Литмир - Электронная Библиотека
A
A

– Ясно, — негромко ответил Глаз и в третий раз прочитал вслух: снизить срок наказания до четырех лет шести месяцев.

– Ладно, — улыбнулся Павел Иванович, — потом поговорим. Иди.

– Спасибо, Павел Иванович, большое спасибо, — радостно сказал Глаз и вышел из кабинета.

Глаз никому не говорил, что написал помилование. И только теперь, зайдя в комнату, рассказал ребятам. Ему не поверили. Кто-то сбегал к Павлухе и подтвердил. Его поздравляли.

На другой день Павлуха вызвал Глаза.

– Ну, Петров, так есть справедливость или нет?

– Есть, Павел Иванович. Мне даже сейчас не верится.

– Тебе скоро восемнадцать. Надо подготовить дело и отправить тебя в больницу. Пусть оперируют.

– Павел Иванович, я разговаривал с контролером Свиридовым, у него тоже была язва. Его бабка вылечила, он разные отвары с трав пил, пергу, прополис, и язва зарубцевалась. Я дома вылечусь.

– Так, — Павлуха помолчал, — на взрослом питание хуже. Туго придется.

– Ничего, от одной радости язва зарубцуется.

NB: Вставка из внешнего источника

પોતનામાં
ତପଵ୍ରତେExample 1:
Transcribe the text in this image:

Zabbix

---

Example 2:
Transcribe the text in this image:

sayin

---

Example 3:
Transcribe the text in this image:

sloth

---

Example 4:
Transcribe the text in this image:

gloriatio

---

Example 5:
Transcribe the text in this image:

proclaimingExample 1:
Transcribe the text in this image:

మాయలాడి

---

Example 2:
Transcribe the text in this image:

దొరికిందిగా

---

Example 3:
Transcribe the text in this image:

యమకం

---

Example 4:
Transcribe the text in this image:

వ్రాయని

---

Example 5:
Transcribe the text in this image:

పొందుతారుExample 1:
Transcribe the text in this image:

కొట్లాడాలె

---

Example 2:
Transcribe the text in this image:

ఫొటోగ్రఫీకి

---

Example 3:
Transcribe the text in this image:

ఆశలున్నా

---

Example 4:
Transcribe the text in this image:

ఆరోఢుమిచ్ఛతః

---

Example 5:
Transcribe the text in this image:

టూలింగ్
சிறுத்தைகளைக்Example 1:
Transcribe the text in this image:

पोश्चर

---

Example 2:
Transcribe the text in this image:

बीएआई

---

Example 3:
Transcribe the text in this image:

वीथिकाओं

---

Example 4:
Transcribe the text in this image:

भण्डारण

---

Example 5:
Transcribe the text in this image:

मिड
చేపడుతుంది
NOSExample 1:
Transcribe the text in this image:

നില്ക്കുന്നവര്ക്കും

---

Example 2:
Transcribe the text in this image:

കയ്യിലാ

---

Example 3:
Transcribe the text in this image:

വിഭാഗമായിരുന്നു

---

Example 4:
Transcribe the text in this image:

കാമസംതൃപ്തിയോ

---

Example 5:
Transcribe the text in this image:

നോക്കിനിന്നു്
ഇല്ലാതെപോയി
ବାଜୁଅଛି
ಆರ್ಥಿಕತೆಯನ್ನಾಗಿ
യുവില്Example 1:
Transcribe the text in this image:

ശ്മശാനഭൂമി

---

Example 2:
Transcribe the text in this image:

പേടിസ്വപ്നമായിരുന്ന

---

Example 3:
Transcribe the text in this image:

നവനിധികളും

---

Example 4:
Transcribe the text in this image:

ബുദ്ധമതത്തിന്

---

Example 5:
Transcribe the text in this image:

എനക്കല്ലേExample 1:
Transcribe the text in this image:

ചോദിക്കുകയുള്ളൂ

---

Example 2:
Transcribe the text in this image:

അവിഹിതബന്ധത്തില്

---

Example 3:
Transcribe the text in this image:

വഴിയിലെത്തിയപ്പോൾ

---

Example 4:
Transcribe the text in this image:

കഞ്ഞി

– Я вот что думаю: неплохо бы тебе эти два года в вологодской тюрьме в хозобслуге поработать. Там бы неплохо питался. Но у тебя усиленный режим, а в хозобслугу берут только с общим. Да-а, — Павлуха закурил. — Если подать ходатайство в суд о замене усиленного режима на общий. Ладно. Подумаю.

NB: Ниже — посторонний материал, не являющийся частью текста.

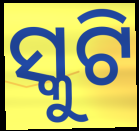
ସ୍କୁଟି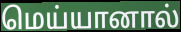
மெய்யானால்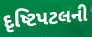
દૃષ્ટિપટલનીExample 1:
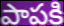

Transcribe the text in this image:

పాపకి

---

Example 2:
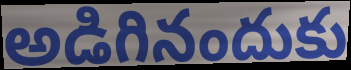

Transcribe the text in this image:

అడిగినందుకు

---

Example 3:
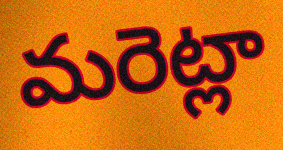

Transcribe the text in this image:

మరెట్లా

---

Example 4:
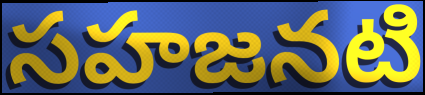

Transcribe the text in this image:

సహజనటి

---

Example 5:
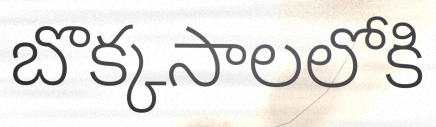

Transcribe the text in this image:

బొక్కసాలలోకి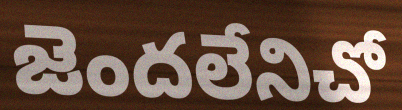
జెందలేనిచోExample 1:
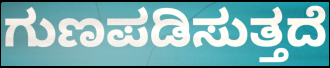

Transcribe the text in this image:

ಗುಣಪಡಿಸುತ್ತದೆ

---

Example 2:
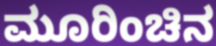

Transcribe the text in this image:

ಮೂರಿಂಚಿನ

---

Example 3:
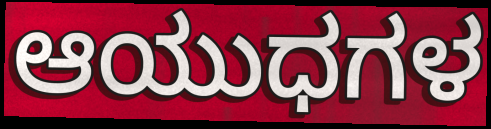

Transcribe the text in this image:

ಆಯುಧಗಳ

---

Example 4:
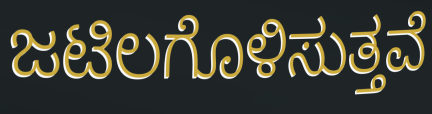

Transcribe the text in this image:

ಜಟಿಲಗೊಳಿಸುತ್ತವೆ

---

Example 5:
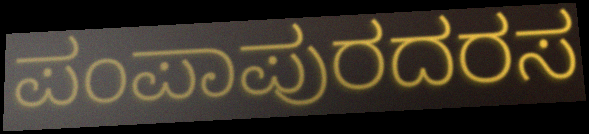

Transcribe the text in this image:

ಪಂಪಾಪುರದರಸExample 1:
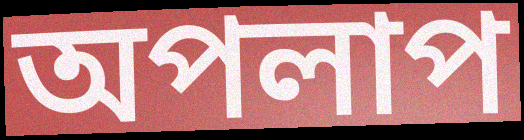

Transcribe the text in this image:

অপলাপ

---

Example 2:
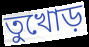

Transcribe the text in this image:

তুখোড়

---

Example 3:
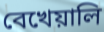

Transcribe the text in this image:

বেখেয়ালি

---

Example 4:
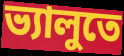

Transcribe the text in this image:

ভ্যালুতে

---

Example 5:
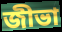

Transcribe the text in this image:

জীভাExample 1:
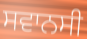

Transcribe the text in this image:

ਸਵਾਨਸੀ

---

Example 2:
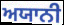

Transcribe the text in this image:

ਅਯਾਨੀ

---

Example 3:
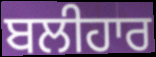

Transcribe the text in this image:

ਬਲੀਹਾਰ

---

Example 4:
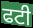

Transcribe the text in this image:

ਫਟੀ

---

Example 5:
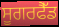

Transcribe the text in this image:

ਸੂਗਰਫੈੱਡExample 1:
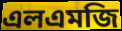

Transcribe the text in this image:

এলএমজি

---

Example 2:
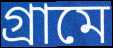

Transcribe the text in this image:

গ্রামে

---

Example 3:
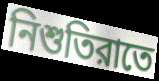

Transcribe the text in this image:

নিশুতিরাতে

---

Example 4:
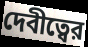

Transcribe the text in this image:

দেবীত্বের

Раз Глазу сбросили срок, несколько десятков воспитанников написали помилование в Президиум Верховного Совета РСФСР. А вдруг, говорили они, и нам сбросят. Грязовецкий народный суд рассмотрел ходатайство колонии о замене воспитаннику Петрову усиленного режима на общий и удовлетворил просьбу.

Уезжая в вологодскую тюрьму, Глаз благодарил Беспалова за его человечность.

10

В вологодской тюрьме Глаз вначале работал на третьем этаже, где сидел по малолетке, баландером. Потом перевели на кухню. Жратва сносная, но желудок часто донимал.

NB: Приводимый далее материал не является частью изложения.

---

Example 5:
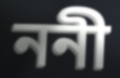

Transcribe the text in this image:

ননী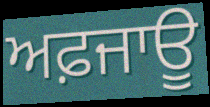
ਅਫ਼ਜਾਊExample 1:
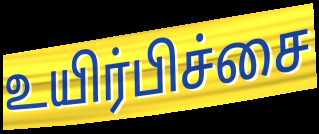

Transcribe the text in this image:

உயிர்பிச்சை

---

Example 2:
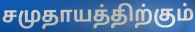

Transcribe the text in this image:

சமுதாயத்திற்கும்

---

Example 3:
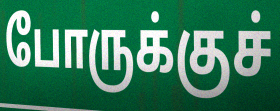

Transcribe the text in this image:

போருக்குச்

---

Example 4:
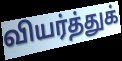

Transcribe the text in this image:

வியர்த்துக்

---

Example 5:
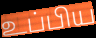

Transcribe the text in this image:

உப்பியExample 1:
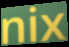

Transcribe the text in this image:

nix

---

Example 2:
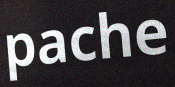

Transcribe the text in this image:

pache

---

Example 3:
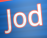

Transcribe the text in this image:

Jod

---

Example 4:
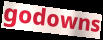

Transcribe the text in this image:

godowns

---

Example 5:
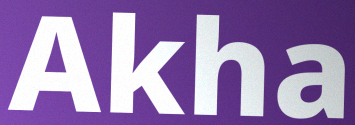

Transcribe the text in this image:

Akha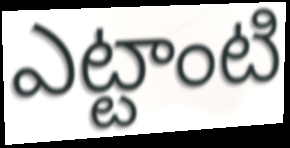
ఎట్టాంటి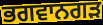
ਭਗਵਾਨਗੜ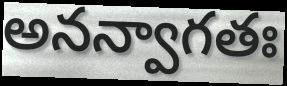
అనన్వాగతః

В душе Глаза непрерывно шла борьба. Он думал, как жить на свободе: честно или заниматься воровством и грабежами? Убивать тех, кто ему выстрелил глаз, или не убивать? «А Вера, Вера, — в ответ щемило сердце, и если ты убьешь их, тебя могут взять, и не видать тебе Веры. Господи, как мне быть?»

Глаз не мог решить, как жить на свободе. После отбоя долго не засыпал. «К чему, к чему эта месть? Они мне глаз выстрелили, а мы учителя избили. И что же я должен отомстить им, а учитель отомстить нам? Нет-нет, не надо никого мочить. Не мочить, а руки Веры добиваться надо».

Глазу шел двадцатый год, и он все больше думал о Вере. Как хотелось на нее взглянуть!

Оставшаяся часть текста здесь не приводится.